Çalışanların memnuniyetini sağlamak için faydalanılacak kaynaklardan birisi, jenerasyon kategorileri. Jenerasyon kavramı geçmişte aile ilişkileri içerisinde kullanılırken; batılılaşma, modernleşme ve sanayileşme ile yakından ilişkili olan sosyal jenerasyon kavramı, ilk olarak 19. yüzyılda anlamını kazanıyor. 1863’de Fransız sözlük bilimci Emile Littré, jenerasyonu, yaklaşık olarak aynı zamanda yaşayan insanlar olarak tanımlıyor.

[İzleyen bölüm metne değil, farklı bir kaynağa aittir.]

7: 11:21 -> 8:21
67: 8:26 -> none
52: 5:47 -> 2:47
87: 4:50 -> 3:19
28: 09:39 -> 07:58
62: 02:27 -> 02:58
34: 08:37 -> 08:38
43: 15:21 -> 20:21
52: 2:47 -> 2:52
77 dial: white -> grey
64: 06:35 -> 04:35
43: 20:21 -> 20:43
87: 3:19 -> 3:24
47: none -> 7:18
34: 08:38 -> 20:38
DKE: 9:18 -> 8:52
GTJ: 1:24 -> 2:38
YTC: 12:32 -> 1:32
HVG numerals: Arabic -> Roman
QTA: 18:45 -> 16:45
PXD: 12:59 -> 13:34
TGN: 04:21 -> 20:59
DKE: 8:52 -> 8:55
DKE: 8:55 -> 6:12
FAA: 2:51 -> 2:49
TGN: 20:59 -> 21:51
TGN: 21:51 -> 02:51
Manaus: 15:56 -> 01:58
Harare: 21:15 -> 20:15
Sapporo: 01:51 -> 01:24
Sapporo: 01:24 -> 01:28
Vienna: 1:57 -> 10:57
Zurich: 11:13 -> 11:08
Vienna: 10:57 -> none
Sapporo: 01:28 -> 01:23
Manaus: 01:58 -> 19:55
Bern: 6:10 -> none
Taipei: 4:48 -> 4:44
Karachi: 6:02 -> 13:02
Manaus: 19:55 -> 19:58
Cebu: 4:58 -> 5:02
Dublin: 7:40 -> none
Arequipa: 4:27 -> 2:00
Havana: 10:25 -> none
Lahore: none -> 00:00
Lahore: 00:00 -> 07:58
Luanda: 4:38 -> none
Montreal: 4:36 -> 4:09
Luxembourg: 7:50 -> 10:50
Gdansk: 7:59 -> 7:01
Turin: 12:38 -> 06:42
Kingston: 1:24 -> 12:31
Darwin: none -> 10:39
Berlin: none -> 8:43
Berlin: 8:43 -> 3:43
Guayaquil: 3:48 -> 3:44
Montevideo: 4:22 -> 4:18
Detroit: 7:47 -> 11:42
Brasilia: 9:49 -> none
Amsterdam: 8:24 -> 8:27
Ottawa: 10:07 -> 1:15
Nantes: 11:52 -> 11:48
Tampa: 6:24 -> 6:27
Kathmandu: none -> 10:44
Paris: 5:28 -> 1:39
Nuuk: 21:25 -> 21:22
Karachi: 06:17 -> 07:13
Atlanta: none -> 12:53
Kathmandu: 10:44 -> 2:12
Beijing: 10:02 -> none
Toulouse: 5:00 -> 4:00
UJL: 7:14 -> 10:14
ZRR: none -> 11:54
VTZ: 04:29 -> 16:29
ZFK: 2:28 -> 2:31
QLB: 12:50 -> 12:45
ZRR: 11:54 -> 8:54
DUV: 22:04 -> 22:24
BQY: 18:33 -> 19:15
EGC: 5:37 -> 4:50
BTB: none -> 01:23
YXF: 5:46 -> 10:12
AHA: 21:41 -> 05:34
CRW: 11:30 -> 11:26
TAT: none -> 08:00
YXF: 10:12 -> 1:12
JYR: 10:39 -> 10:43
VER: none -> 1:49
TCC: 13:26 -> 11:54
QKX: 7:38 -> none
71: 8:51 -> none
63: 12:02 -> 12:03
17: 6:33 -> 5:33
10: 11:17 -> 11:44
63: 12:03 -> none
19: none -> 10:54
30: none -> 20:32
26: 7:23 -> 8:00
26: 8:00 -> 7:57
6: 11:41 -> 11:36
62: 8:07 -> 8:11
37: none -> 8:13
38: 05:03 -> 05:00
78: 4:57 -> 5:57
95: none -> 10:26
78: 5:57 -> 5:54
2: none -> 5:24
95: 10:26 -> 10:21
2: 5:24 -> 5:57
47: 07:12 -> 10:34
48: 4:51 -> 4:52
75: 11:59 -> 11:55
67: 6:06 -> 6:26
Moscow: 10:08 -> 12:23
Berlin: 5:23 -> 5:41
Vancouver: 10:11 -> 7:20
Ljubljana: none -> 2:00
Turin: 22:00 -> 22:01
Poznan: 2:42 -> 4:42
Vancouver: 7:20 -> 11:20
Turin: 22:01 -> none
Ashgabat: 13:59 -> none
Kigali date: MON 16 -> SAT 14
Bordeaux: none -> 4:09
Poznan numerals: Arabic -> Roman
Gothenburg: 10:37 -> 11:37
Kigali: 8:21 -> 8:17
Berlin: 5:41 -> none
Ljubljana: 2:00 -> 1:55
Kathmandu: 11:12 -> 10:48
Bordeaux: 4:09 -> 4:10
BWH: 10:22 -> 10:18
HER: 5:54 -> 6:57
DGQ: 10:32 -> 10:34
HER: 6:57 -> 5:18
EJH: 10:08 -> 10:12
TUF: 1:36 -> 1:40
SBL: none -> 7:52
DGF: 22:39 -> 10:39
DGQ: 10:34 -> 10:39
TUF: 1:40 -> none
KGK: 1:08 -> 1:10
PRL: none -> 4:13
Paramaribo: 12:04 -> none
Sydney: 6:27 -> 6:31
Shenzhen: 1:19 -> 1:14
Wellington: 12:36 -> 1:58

Türkiye’de ise bu tartışmalar nüfusun yüzde 35’ini oluşturan Y kuşağının iş hayatına katılımı, hatta yönetim kademelerindeki yerlerinin artmasıyla daha çok hız kazandı. İnsan kaynakları yaklaşımları ve projeleri bu konuya daha çok yoğunlaşmaya başladı. Bu gelişmeleri desteklemekle birlikte konuya G. Bernard Shaw’un şu sözüyle devam etmek istiyorum “Bu söylediğim de dahil olmak üzere, bütün genellemeler yanlıştır.” Jenerasyonlar teorisini benimsiyorum ve önemsiyorum ancak insanları sadece doğdukları dönemle kategorize etmeyi sakıncalı buluyorum. İnsanları bireysel olarak ele almanın bu işin bir sonraki aşaması olduğunu düşünüyorum. Müşteri odaklı yaklaşımlarda da bu böyledir, tabii ki hedef kitleler ve özelliklerinin tespiti önemlidir ama toplu kampanya mesajlarının işe yaramadığı hatta rahatsız edici boyutlara ulaştığı da yaşadığımız önemli deneyimler arasında.
Ekip kurmanın incelikleri
Jenerasyonların belirgin özelliklerini dikkate almak, doğru analiz etmek ve bunu organizasyon yapısına entegre edebilmek başlangıç noktası sayılabilir. Sonrasında ise yaklaşımlarımızı genellemelerden uzak, kişiselleştirilmiş, özelleştirilmiş metotlarla destekleyebiliriz. Özellikle çok uluslu şirket kültürlerinde genel kategorizasyon daha da sakıncalı olabiliyor. Ekibin çalışma ortamındaki benzerlik ve farklılıklarını anlayabilmek önem arz ediyor. Bu noktada lider kadrosu da önem kazanıyor. Harvard Business School profesörü ve Medtronic’in eski CEO’su Bill George “Çeşitlilik daha iyi kararlar almaya yol açar, ayrıca liderlerin de fırsatları olduğunu hissetmelerini sağlar. Örneğin liderlerin çeşitliliği, hizmet ettiğiniz müşterilerin çeşitliliğini yansıtmalı” diyor. Yönetici kadrosu çeşitliliği bakımından Unilever’in çok iyi bir örnek olduğunu belirtiyor.
“Hadi artık birlik ve beraberlik için, motivasyon yemekleri ve geziler organize etmenin yetmediğini kabul edin, gerçek bağlar yaratmaya ekibinizi tanımakla başlayın!”